**Problem statement**
Starting with the line that contains "- watering can [36,290,85,327]", copy every remaining line of the data below exactly, the last one included.

::: Provided material

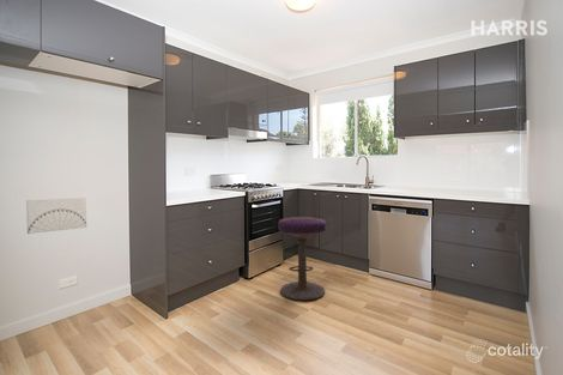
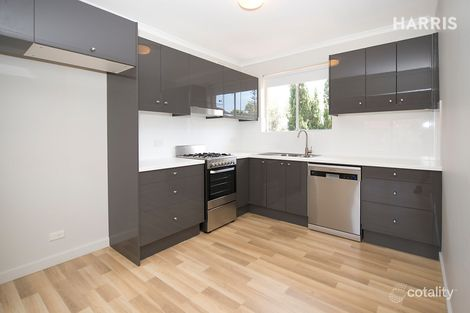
- wall art [25,196,87,235]
- stool [277,216,327,301]
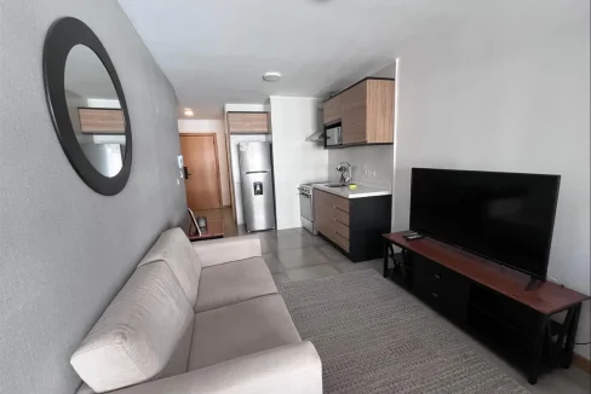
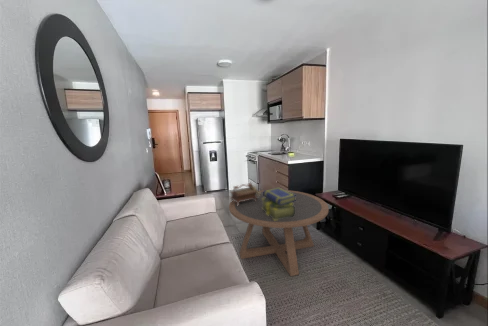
+ coffee table [228,189,330,277]
+ stack of books [262,186,296,220]
+ decorative box [229,182,261,206]
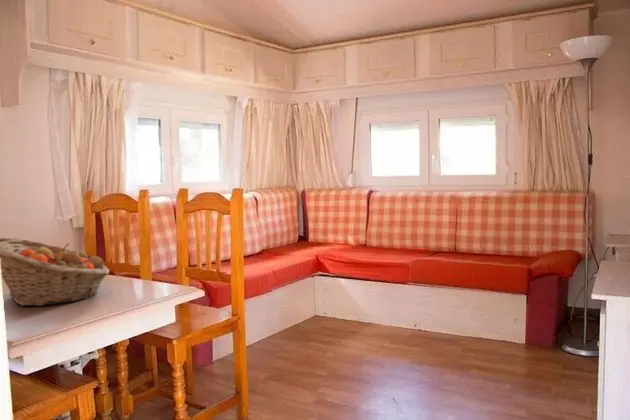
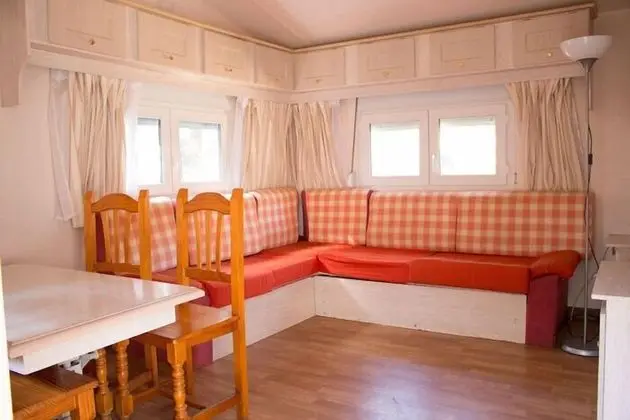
- fruit basket [0,236,110,307]
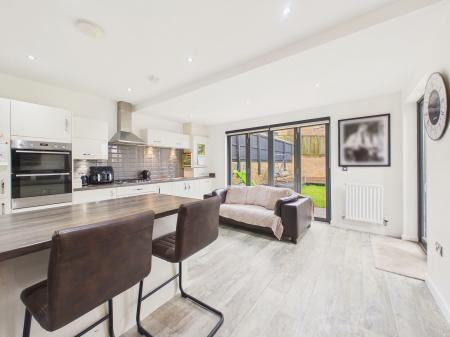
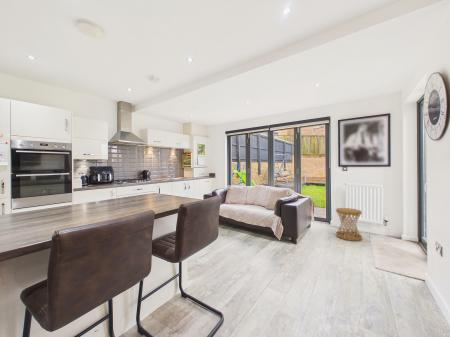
+ side table [335,207,363,242]
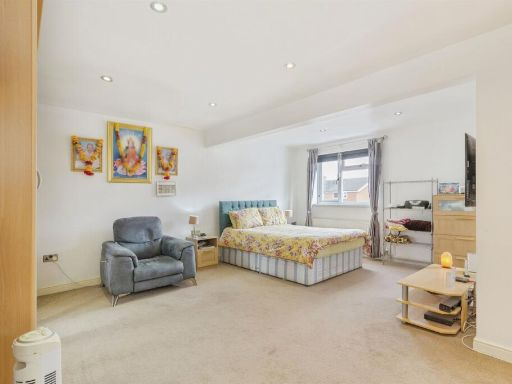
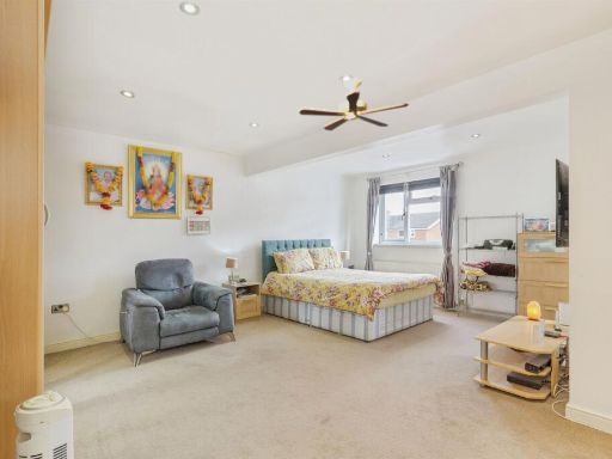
+ ceiling fan [296,78,410,131]
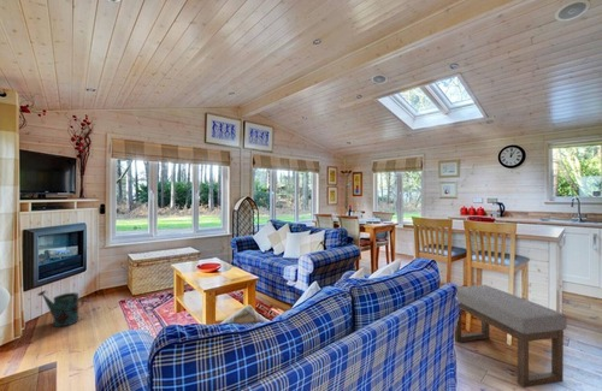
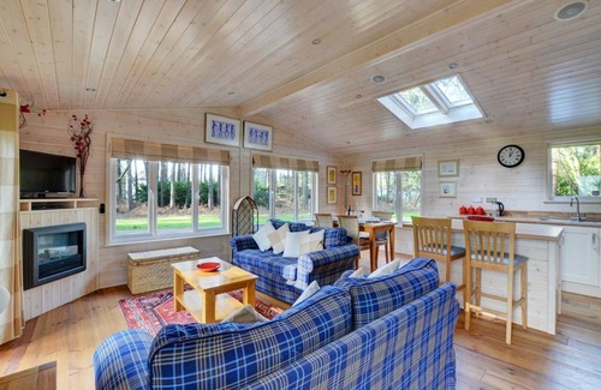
- watering can [36,290,85,327]
- ottoman [454,284,568,389]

::::::

**Response area**
- watering can [36,290,85,327]
- ottoman [454,284,568,389]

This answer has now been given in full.